The Case of Mandatory Basic Law Education: Legal Literacy in Public Schools
Ani Shakhbazyan
02/02/2026
High school graduates in America enter college with knowledge of math, science, and literature. Their level of basic legal knowledge, however, is often insufficient to navigate the decisions that arise in early adulthood. Law governs routine transactions, institutional interactions, and encounters with state authority. Legal literacy remains largely disregarded in K-12 schools. This matters because many teens have to make important legal choices before they graduate, often under stress and without clear information. The harm is not equal: students in marginalized and under-resourced communities face these situations more often and have fewer chances to learn the skills that would help them. As a result, legally unprepared youth are at a higher risk of being exposed to exploitation and injustice.

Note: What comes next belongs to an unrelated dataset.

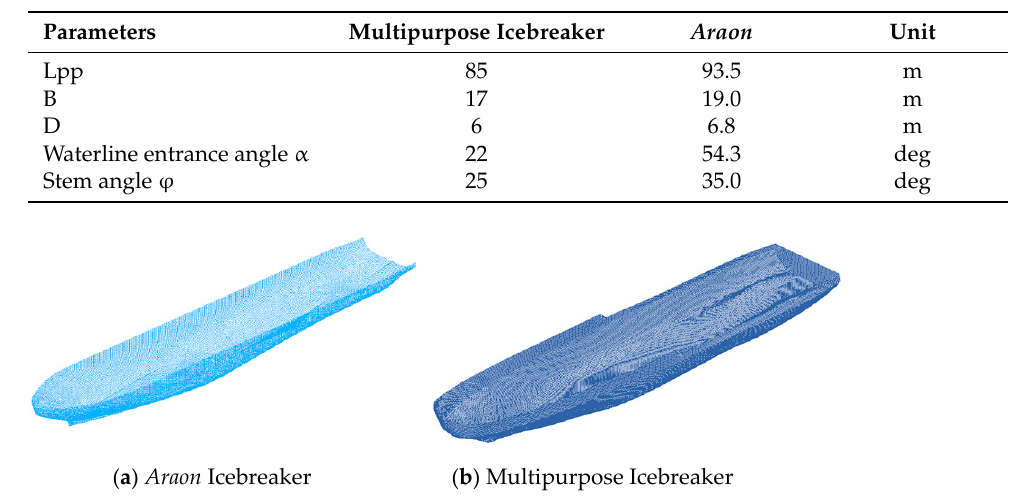
Table 3. Parameters of Araon and multipurpose icebreaker.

This paper advances a policy claim: states should require a basic legal literacy module embedded within existing civics or social studies coursework, preferably in grades 9–10, supported by professional development and partnerships with legal education organizations. The argument proceeds in three steps. First, it specifies the domains in which adolescents encounter legally consequential situations, such as police questioning, school discipline, and digital contracting. It explains why adolescent informational constraints make these domains high risk. Second, it synthesizes evidence indicating that adolescents often misunderstand core legal protections and procedures, and that these misunderstandings are associated with harmful outcomes. Third, it proposes a scalable policy intervention: a mandatory legal literacy module integrated into existing civics/social studies instruction, supported by structured teacher training and community partnerships.